# 94 civic sedan



## LILNETO (Jun 29, 2008)

the car starts and idles fine until it gets warm,then it starts missing.Could it be the o2 sensor or the TPS?


----------



## djenn434 (Jun 29, 2008)

Spark Plugs - 
Worn, faulty, fouled or incorrect spark plugs can cause a misfire or rough idle. 




Timing Belt - 
A misaligned timing belt can cause a misfire or rough idle. 




Engine Mechanical - 
Mechanical engine problems can cause a misfire or rough idle. 

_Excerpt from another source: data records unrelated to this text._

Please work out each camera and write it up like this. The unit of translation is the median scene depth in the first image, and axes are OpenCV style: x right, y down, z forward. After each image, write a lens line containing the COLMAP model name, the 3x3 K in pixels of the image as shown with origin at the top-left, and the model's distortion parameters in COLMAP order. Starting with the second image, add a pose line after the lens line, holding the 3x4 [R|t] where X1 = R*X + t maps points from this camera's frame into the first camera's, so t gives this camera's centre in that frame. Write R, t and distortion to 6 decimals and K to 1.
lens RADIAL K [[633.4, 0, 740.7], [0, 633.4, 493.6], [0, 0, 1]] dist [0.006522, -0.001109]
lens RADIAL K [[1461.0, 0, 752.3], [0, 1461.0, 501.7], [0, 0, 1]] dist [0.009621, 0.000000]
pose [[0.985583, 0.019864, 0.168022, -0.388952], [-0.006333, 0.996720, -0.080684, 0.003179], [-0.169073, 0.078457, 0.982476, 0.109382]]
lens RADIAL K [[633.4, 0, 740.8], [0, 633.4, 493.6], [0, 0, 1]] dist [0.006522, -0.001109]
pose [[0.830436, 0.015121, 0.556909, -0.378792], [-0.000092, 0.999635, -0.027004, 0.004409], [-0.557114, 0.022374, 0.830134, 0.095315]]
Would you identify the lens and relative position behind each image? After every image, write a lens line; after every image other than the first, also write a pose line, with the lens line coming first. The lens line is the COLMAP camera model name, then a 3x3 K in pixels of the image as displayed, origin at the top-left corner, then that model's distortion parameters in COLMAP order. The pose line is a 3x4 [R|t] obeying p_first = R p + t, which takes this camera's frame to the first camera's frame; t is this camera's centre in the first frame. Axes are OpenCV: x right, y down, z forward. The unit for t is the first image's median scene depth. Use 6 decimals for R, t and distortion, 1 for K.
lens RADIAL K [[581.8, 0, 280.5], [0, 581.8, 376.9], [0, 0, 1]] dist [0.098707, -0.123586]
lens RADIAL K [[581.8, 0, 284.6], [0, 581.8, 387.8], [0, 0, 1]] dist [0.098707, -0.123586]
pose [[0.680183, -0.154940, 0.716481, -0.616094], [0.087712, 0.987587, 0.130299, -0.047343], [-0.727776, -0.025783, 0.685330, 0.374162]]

Exhaust Gas Recirculation (EGR) Valve, If Equipped - 
An EGR valve that is stuck open can cause a misfire or rough idle. 





Overlooked Causes 



Grounds - 
Poor engine control module (ECM) grounds or sensor grounds can cause the ECM to miscalculate fuel delivery and cause a rich condition resulting in a misfire or rough idle.


----------



## A#1 (Jul 13, 2008)

how many miles on the car...excessive worn exhaust valves can cause this problem...upon quick excelleration does the engine seem to misfire...if so the exhaust valves would be my first guess....


----------



## VP705 (Jul 24, 2008)

Maybe posting this in the Civic forum would help you more?


----------